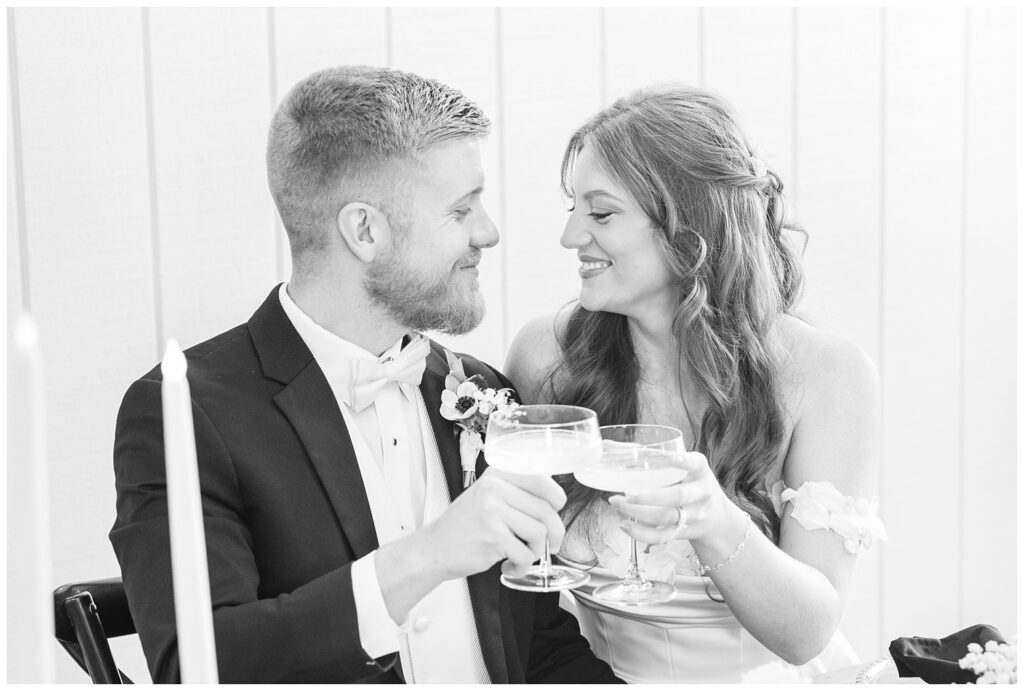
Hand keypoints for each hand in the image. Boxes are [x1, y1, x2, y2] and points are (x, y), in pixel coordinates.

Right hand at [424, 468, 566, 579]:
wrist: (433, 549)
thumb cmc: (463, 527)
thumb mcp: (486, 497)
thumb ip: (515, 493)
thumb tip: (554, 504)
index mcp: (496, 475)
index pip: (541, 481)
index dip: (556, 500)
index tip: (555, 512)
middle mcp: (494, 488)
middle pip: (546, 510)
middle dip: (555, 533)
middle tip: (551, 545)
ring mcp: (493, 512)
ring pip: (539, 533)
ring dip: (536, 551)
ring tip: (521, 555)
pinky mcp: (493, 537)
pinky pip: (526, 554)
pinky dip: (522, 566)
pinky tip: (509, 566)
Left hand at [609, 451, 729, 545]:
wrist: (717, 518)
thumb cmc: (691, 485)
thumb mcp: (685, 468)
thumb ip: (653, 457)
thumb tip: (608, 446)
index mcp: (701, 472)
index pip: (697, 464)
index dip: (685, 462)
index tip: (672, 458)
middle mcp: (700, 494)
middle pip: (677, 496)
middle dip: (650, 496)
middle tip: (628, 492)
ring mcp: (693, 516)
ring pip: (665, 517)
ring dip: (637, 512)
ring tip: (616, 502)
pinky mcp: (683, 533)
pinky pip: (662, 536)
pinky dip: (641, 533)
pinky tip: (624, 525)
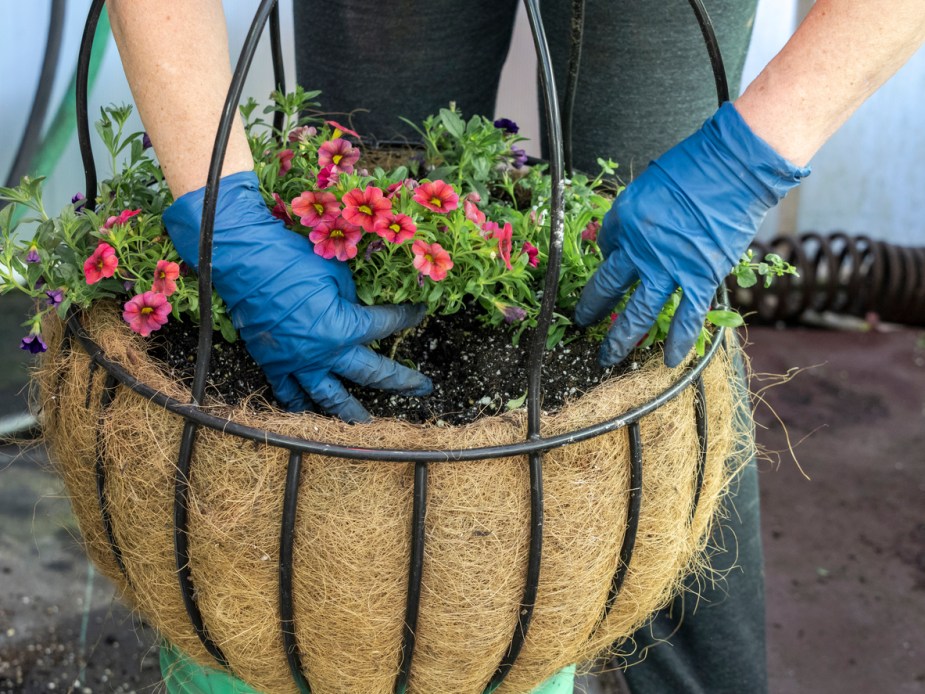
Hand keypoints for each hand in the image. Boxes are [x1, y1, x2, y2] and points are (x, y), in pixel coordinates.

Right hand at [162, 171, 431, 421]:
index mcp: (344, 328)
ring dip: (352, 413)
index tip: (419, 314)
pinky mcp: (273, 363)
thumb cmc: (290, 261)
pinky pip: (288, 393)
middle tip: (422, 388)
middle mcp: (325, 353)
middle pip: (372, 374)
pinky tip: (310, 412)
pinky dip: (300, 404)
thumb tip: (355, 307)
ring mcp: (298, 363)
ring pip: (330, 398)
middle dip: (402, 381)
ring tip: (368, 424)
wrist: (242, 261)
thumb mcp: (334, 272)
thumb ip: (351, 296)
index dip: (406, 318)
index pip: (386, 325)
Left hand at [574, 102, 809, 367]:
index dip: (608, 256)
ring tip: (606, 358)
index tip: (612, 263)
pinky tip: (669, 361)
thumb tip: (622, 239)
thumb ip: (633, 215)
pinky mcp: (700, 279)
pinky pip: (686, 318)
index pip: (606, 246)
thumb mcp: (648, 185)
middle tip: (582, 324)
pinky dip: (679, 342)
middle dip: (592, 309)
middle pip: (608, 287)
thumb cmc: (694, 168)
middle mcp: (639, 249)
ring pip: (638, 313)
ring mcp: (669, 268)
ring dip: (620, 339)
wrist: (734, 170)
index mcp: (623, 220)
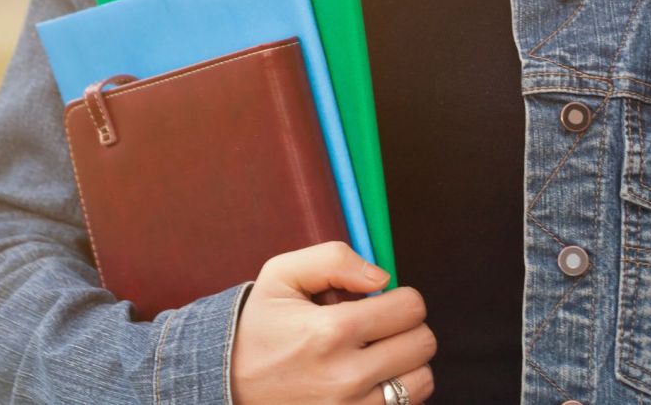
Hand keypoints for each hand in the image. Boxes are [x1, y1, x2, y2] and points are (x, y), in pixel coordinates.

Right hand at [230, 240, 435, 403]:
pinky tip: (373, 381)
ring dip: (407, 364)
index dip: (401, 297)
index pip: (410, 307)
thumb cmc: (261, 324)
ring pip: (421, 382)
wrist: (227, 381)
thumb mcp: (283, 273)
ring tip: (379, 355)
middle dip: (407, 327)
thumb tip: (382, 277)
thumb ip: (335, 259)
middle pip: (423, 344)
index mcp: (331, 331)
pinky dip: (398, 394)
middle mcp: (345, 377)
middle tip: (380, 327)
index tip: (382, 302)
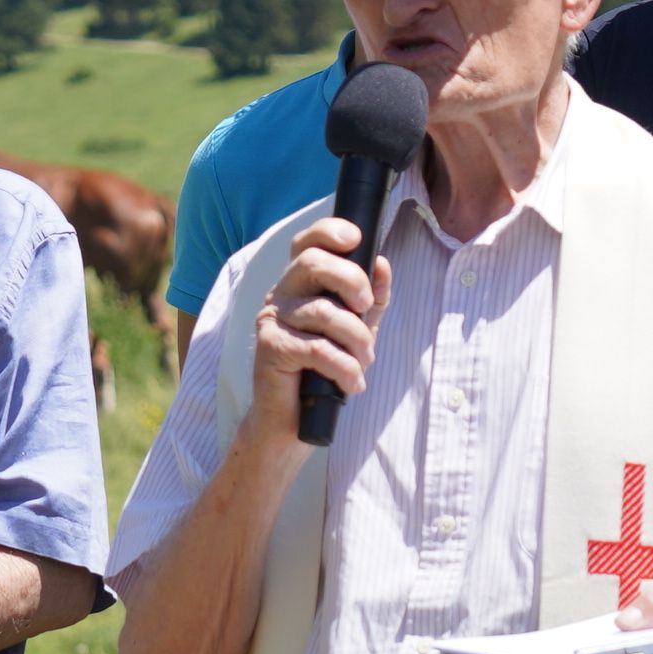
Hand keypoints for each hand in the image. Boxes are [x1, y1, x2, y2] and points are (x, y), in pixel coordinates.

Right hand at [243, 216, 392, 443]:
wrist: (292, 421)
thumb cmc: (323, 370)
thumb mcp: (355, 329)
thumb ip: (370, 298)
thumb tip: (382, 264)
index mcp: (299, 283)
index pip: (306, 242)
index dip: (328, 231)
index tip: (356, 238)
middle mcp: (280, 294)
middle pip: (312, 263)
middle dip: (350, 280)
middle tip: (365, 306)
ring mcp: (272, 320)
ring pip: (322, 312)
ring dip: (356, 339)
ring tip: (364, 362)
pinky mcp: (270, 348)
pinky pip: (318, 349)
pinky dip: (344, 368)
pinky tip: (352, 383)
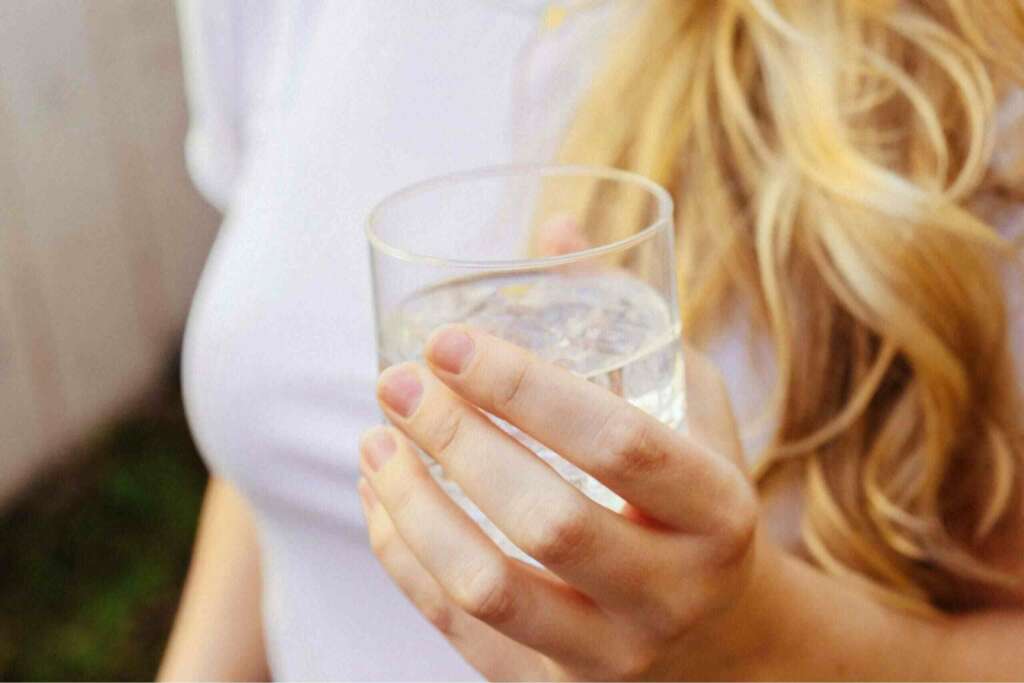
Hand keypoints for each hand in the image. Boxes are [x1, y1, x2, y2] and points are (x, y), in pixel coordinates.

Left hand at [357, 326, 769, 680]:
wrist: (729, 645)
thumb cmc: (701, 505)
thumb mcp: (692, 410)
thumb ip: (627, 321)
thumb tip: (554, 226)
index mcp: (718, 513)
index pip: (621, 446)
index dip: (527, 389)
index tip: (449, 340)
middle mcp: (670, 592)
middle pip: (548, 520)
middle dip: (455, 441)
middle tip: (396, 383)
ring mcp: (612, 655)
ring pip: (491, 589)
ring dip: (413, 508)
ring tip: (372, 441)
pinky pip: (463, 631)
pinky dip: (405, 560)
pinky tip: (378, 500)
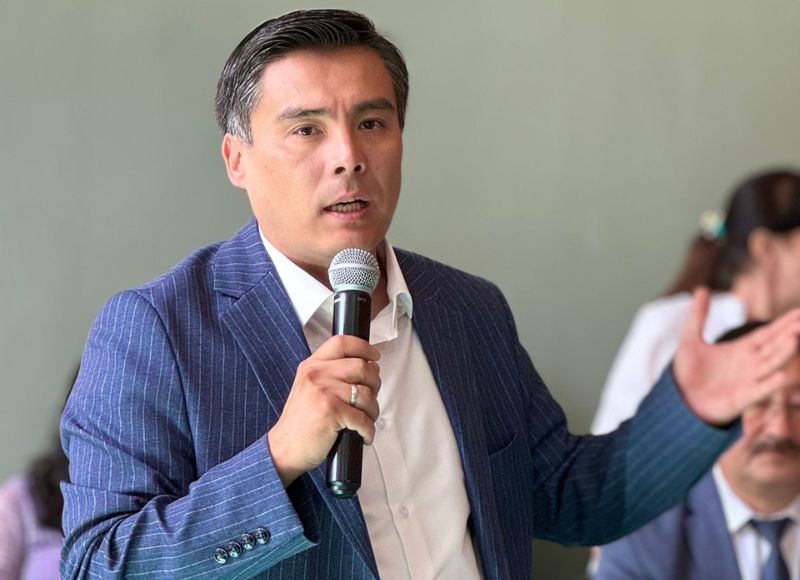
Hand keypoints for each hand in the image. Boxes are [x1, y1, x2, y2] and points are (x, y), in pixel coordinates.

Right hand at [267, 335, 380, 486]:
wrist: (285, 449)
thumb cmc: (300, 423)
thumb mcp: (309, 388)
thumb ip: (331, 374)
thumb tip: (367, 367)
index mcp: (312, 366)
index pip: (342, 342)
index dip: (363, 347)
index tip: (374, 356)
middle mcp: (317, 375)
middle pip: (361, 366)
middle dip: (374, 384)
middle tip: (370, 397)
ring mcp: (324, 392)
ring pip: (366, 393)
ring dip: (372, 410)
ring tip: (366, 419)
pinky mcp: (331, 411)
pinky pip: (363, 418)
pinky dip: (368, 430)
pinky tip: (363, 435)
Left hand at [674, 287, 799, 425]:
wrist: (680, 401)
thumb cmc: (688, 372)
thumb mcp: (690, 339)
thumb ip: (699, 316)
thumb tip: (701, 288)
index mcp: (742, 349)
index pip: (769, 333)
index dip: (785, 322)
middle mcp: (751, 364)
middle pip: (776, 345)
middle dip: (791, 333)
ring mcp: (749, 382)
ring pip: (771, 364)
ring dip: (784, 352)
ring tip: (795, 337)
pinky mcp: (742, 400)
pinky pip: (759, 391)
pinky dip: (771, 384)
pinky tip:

::::::

> [WORK REQUEST]:
From the records above, give again exactly the lines running from the line with "ring pip: (539, 533)" to the line with "ring mcp: (693, 516)", inclusive.

> [RESULT OF THE EXERCISE]:
ring pip: (539, 533)
ring dip: (536, 551)
ring tip: (521, 555)
pinky mcp: (493, 537)
pinky pip: (526, 554)
pinky dip: (522, 566)
pinky tip: (509, 566)
Left hand at [609, 451, 729, 545]:
wrist: (717, 518)
thumb cmc: (691, 485)
thumb mcp: (685, 468)
thumb ip: (653, 457)
thumb tip: (608, 446)
index mcp: (701, 472)
index pip: (697, 464)
index dip: (685, 462)
index tip: (672, 458)
middle mcp: (700, 494)
middle pip: (677, 496)
middle dip: (650, 496)
middle tip: (628, 492)
ring mcp: (693, 516)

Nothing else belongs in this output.